WHAT IS EXPECTED: Would you please output all the records exactly as given? Pictures should not appear in the copy.
________________________
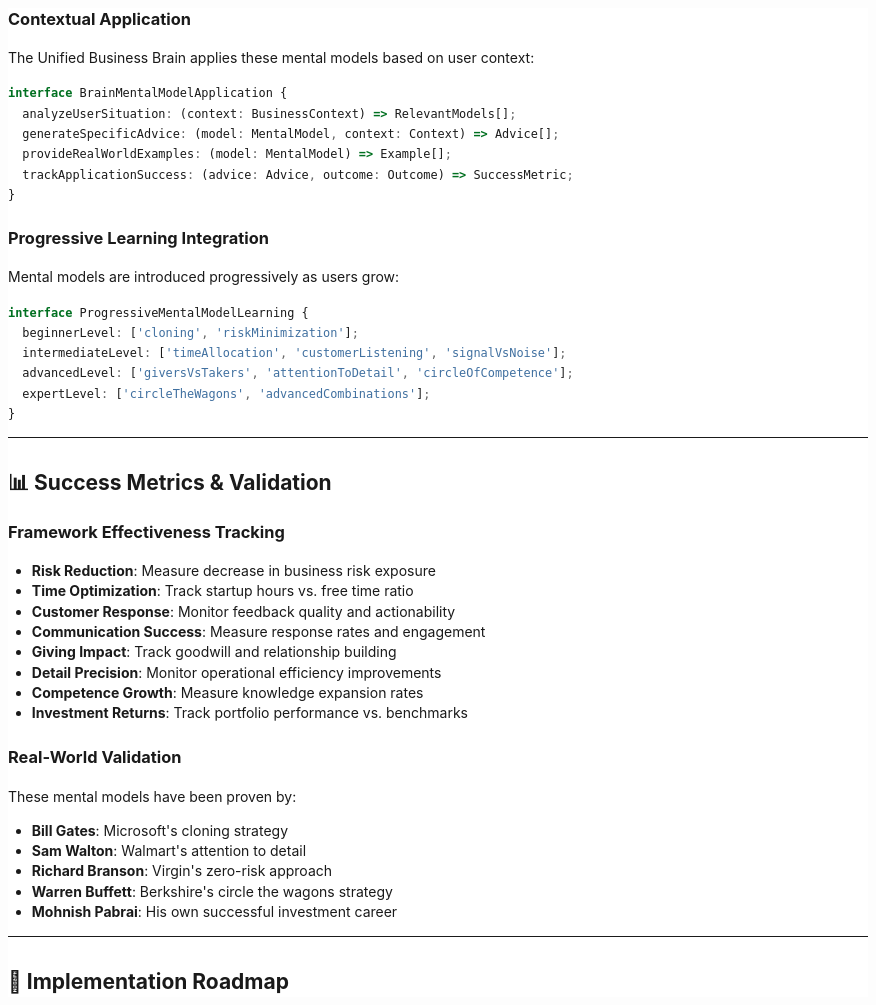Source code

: 
### **Contextual Application**

The Unified Business Brain applies these mental models based on user context:

```typescript
interface BrainMentalModelApplication {
  analyzeUserSituation: (context: BusinessContext) => RelevantModels[];
  generateSpecificAdvice: (model: MentalModel, context: Context) => Advice[];
  provideRealWorldExamples: (model: MentalModel) => Example[];
  trackApplicationSuccess: (advice: Advice, outcome: Outcome) => SuccessMetric;
}
```

### **Progressive Learning Integration**

Mental models are introduced progressively as users grow:

```typescript
interface ProgressiveMentalModelLearning {
  beginnerLevel: ['cloning', 'riskMinimization'];
  intermediateLevel: ['timeAllocation', 'customerListening', 'signalVsNoise'];
  advancedLevel: ['giversVsTakers', 'attentionToDetail', 'circleOfCompetence'];
  expertLevel: ['circleTheWagons', 'advancedCombinations'];
}
```

---

## 📊 **Success Metrics & Validation**

### **Framework Effectiveness Tracking**

- **Risk Reduction**: Measure decrease in business risk exposure
- **Time Optimization**: Track startup hours vs. free time ratio
- **Customer Response**: Monitor feedback quality and actionability
- **Communication Success**: Measure response rates and engagement
- **Giving Impact**: Track goodwill and relationship building
- **Detail Precision**: Monitor operational efficiency improvements
- **Competence Growth**: Measure knowledge expansion rates
- **Investment Returns**: Track portfolio performance vs. benchmarks

### **Real-World Validation**

These mental models have been proven by:
- **Bill Gates**: Microsoft's cloning strategy
- **Sam Walton**: Walmart's attention to detail
- **Richard Branson**: Virgin's zero-risk approach
- **Warren Buffett**: Berkshire's circle the wagons strategy
- **Mohnish Pabrai**: His own successful investment career

---

## 🎯 **Implementation Roadmap**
________________________
RESPONSE:
Source code

: 
### **Contextual Application**

The Unified Business Brain applies these mental models based on user context:

```typescript
interface BrainMentalModelApplication {
  analyzeUserSituation: (context: BusinessContext) => RelevantModels[];
  generateSpecificAdvice: (model: MentalModel, context: Context) => Advice[];
  provideRealWorldExamples: (model: MentalModel) => Example[];
  trackApplicationSuccess: (advice: Advice, outcome: Outcome) => SuccessMetric;
}
```

### **Progressive Learning Integration**

Mental models are introduced progressively as users grow:

```typescript
interface ProgressiveMentalModelLearning {
  beginnerLevel: ['cloning', 'riskMinimization'];
  intermediateLevel: ['timeAllocation', 'customerListening', 'signalVsNoise'];
  advancedLevel: ['giversVsTakers', 'attentionToDetail', 'circleOfCompetence'];
  expertLevel: ['circleTheWagons', 'advancedCombinations'];
}
```

---

## 📊 **Success Metrics & Validation**

### **Framework Effectiveness Tracking**

- **Risk Reduction**: Measure decrease in business risk exposure
- **Time Optimization**: Track startup hours vs. free time ratio
- **Customer Response**: Monitor feedback quality and actionability
- **Communication Success**: Measure response rates and engagement
- **Giving Impact**: Track goodwill and relationship building
- **Detail Precision**: Monitor operational efficiency improvements
- **Competence Growth**: Measure knowledge expansion rates
- **Investment Returns**: Track portfolio performance vs. benchmarks

### **Real-World Validation**

These mental models have been proven by:
- **Bill Gates**: Microsoft's cloning strategy
- **Sam Walton**: Walmart's attention to detail
- **Richard Branson**: Virgin's zero-risk approach
- **Warren Buffett**: Berkshire's circle the wagons strategy
- **Mohnish Pabrai**: His own successful investment career

---

## 🎯 **Implementation Roadmap**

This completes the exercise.